Not once in my education did the curriculum challenge the existence of capitalism: sure there were liberal criticisms of its more egregious excesses such as corporate monopolies and extreme wealth inequality. But there was no theoretical or material understanding of the fact that these problems are endemic to the system, and certainly no exploration of alternative economic theories or collectivist societies (except as pieces of trash in the dustbin of history). My liberal arts education was truly liberal in its emphasis on individual development, abstract freedoms, and fundamental complicity with capitalism.

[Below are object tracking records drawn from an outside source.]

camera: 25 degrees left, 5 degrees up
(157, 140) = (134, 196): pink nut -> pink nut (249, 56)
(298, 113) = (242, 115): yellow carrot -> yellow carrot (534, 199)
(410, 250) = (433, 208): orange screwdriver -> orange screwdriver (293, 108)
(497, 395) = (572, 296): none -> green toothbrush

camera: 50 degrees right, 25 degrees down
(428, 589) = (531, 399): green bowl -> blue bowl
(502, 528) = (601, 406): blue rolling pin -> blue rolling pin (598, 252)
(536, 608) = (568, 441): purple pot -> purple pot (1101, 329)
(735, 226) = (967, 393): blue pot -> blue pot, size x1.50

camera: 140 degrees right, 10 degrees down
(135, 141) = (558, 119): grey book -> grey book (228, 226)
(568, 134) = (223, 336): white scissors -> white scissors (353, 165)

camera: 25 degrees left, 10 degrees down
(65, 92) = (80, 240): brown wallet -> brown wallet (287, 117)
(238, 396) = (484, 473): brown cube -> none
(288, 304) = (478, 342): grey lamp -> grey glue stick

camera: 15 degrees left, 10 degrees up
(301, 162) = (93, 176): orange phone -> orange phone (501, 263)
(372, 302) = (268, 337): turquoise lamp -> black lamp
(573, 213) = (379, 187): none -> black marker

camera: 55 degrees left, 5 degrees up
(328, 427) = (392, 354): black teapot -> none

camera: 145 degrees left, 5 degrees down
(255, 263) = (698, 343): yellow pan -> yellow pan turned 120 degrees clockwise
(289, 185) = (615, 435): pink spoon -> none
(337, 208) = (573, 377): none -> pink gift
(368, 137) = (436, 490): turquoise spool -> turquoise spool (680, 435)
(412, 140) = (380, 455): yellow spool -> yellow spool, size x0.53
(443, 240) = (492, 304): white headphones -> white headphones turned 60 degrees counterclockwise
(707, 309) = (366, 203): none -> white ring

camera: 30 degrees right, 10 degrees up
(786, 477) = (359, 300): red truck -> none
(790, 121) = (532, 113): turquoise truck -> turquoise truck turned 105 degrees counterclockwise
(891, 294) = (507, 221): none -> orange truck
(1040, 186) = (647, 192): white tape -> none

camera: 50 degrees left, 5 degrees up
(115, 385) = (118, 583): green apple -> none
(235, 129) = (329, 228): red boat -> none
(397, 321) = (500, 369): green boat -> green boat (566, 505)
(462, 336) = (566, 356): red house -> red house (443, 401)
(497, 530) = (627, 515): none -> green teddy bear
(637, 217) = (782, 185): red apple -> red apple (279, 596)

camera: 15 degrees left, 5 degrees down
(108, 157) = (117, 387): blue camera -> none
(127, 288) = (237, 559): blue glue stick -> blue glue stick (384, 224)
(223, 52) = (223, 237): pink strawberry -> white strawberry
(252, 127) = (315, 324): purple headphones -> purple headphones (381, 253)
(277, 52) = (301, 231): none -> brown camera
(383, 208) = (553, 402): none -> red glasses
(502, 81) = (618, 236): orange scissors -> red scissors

The article quotes the conservative dictum, “Ideas have consequences,” which sounds to me suspiciously Marxist. Certainly, what we are taught in classrooms comes loaded with the weight of truth, by simple virtue of being taught in a classroom, and those of us less critically engaged will easily buy whatever ideas are sold to us in educational market—in fact, we often have to accept and regurgitate the given truths in order to pass tests and classes, to receive the degrees we pay so much money for. Recently I was in the NYU library at 4am overhearing some students studying for their Economics finals. Their accents were not American, but South Asian. While dozing under a desk, I heard them running through the popular objections to US out-sourcing labor, mostly focused on the damage inflicted on the wages and quality of living of people in developing countries. The neoliberal justifications the students recited in response basically amounted to nothing more than “these objections are false, and even if they are true it doesn’t matter because out-sourcing is good for US business.” The blase way they reeled off this propaganda as unquestioned fact was, literally, a frightening wake-up call. I had heard of the unabashed capitalist monopoly over the Economics discipline, but never experienced it first hand.
The danger of this monopoly of ideas is not so much in the intellectual limitation of individual students, but in the way it legitimates these harmful ‘philosophies,’ forcing us as a society to perpetuate the alarmingly irresponsible policies which murder and impoverish people all around the world for corporate profit.
What are you experiences with educational biases and agendas? And have you had any great radical professors?